Reproduce each line from the records that holds "down".
DATA IN THIS EXERCISE section start
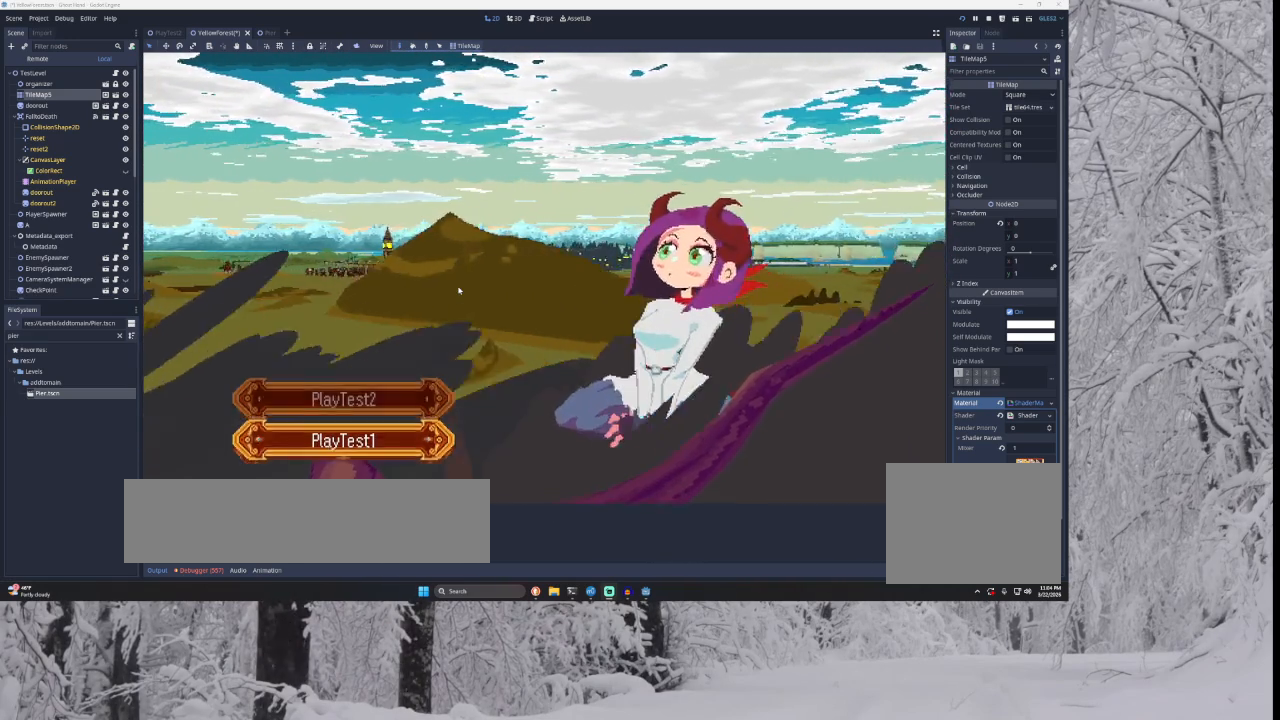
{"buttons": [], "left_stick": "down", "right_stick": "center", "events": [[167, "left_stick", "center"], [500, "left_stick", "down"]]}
DATA IN THIS EXERCISE section end
DATA IN THIS EXERCISE section start
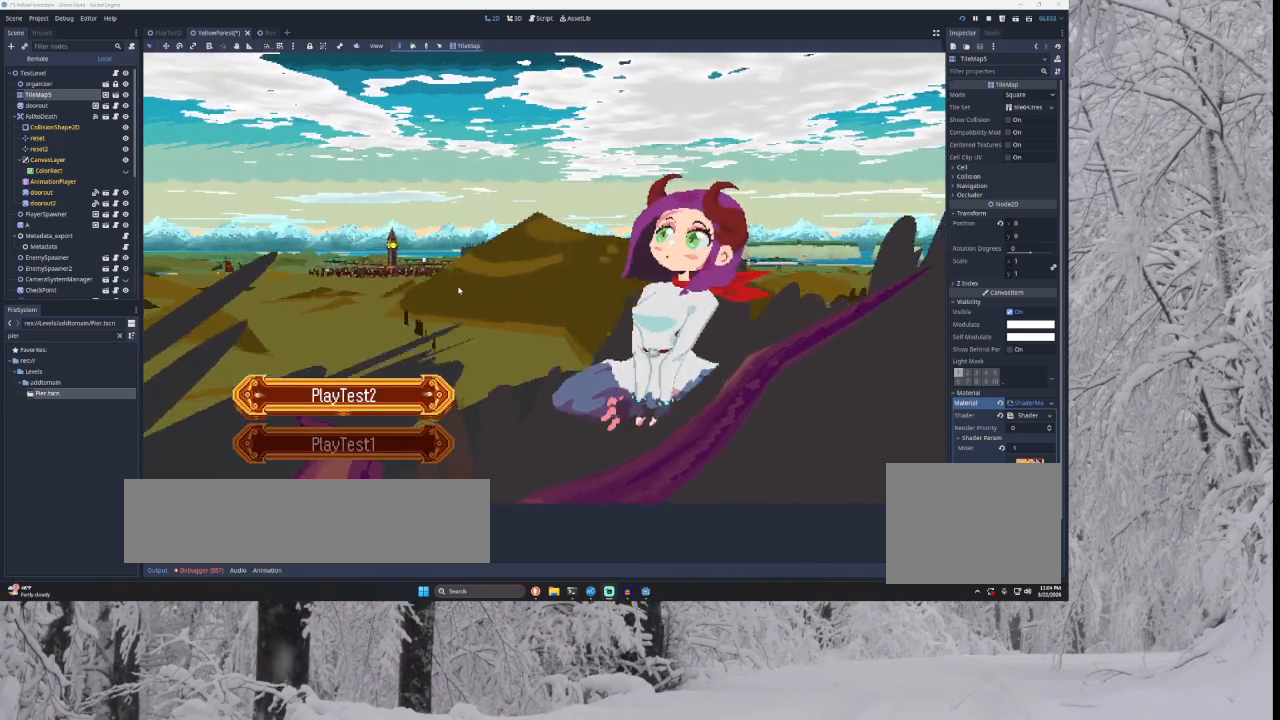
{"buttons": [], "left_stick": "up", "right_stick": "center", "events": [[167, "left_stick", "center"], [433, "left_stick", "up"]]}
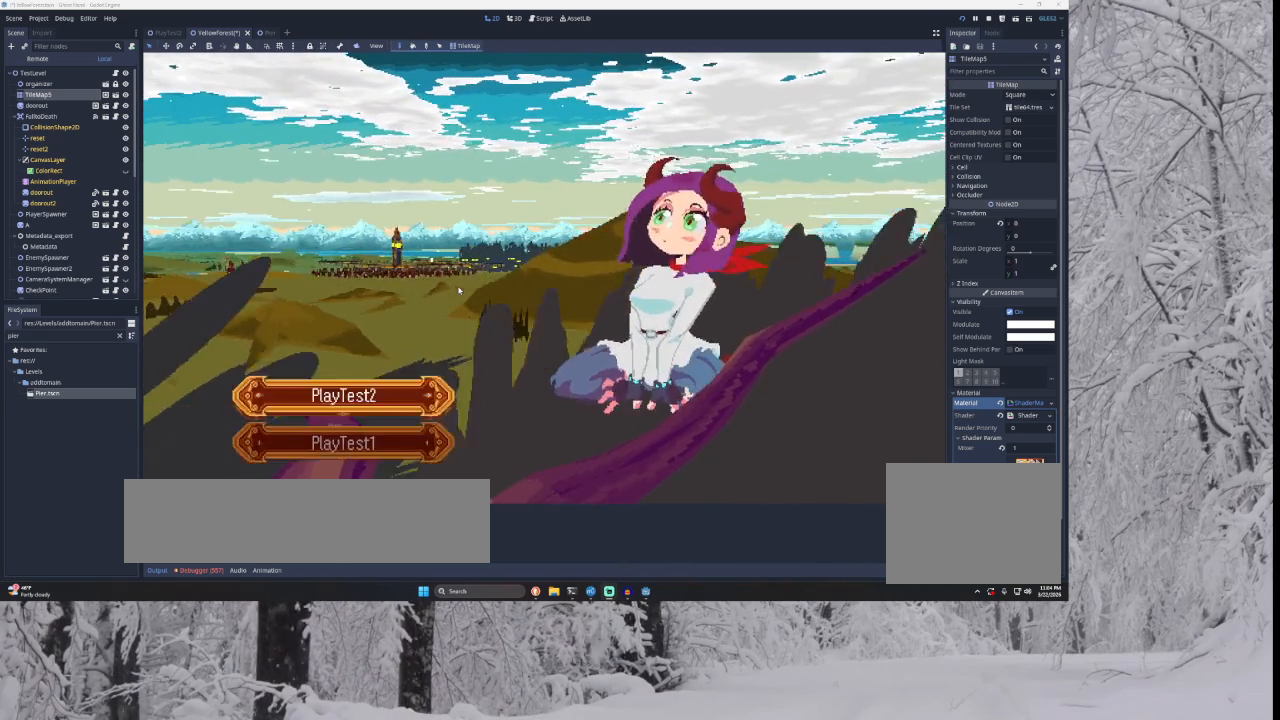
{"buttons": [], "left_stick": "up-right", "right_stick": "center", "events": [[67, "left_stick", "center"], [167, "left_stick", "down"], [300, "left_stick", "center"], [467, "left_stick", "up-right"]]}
DATA IN THIS EXERCISE section end
### EXERCISE OUTPUT:
{"buttons": [], "left_stick": "down", "right_stick": "center", "events": [[167, "left_stick", "center"], [500, "left_stick", "down"]]}
{"buttons": [], "left_stick": "up-right", "right_stick": "center", "events": [[67, "left_stick", "center"], [167, "left_stick", "down"], [300, "left_stick", "center"], [467, "left_stick", "up-right"]]}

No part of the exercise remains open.